_TEXT SEGMENT:_
********************

I have given some thought to the idea you
mentioned. I am not certain what the results would be. Here are
some thoughts on the topic.
The two primary tubes would create intake
pulses every 60 deg rotary (or 180 deg e shaft)
revolution. Same for the secondaries. The
primary and secondary of the same rotor would be near simultaneous in
sucking air. So those two pulses I would think tend to reinforce each
other. Now the pulse theory states that when a FAW pulse hits an
"Open" (relative speaking) it reflects an opposite wave back down the
tube. So if a "negative" pulse hits the TB opening, then it would
reflect a positive wave (helping to push the air toward the
intake). However that wave could be opposing the following set of
pulses which it could interfere with. So would have to do some
calculations to see how long the manifold would need to be at some rpm (high
I presume) such that the positive reflected wave would reach
the intake port area in time to help shove more air in
- before running into the next pair of pulses in the
tube.
No! No! no more manifolds (at least not
this summer {:>)) Well, maybe a few calculations.

********************

_WHAT TO DO:_
1/ In the forum post on intake pulses, copy everything from "I have given" down to "deg e shaft)", and replace "intake" with "inlet" at each occurrence.
2/ Recast the paragraph of the forum post on intake pulses that begins "The two primary tubes would create" as a bulleted list that keeps its main facts.
3/ Name every engine or intake part that the forum post on intake pulses mentions.

_DATA PROVIDED:_
********************

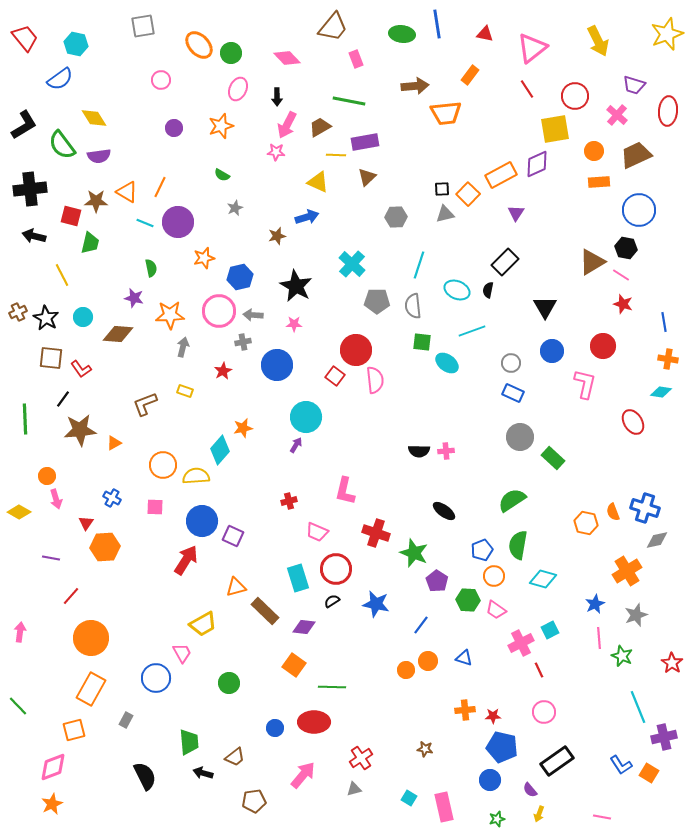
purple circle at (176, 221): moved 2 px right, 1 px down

********************

_ANSWERS FOR THE EXERCISE:_
1/
I have given some thought to the idea you
mentioned. I am not certain what the results would be. Here are
some thoughts on the topic.
The two primary tubes would create inlet
pulses every 60 deg rotary (or 180 deg e shaft)

2/
- The two primary tubes would create intake pulses every 60 degrees of rotary revolution (180 degrees of e shaft), and the secondaries would do the same.
- The primary and secondary of the same rotor would draw air nearly simultaneously, so those two pulses would probably reinforce each other.
- Pulse theory states that a FAW pulse hitting a relatively open end reflects an opposite wave back down the tube. A negative pulse hitting the TB opening would therefore reflect a positive wave that helps push air toward the intake.
- That reflected wave could oppose and interfere with the following set of pulses.
- Calculations would be needed to find how long the manifold must be, at some rpm (presumably high), for the positive reflected wave to reach the intake port area in time to push more air in before it meets the next pair of pulses.

3/
- Primary tubes
- Secondaries (secondary tubes)
- Rotor
- E shaft
- TB (its opening)
- Manifold
- Intake port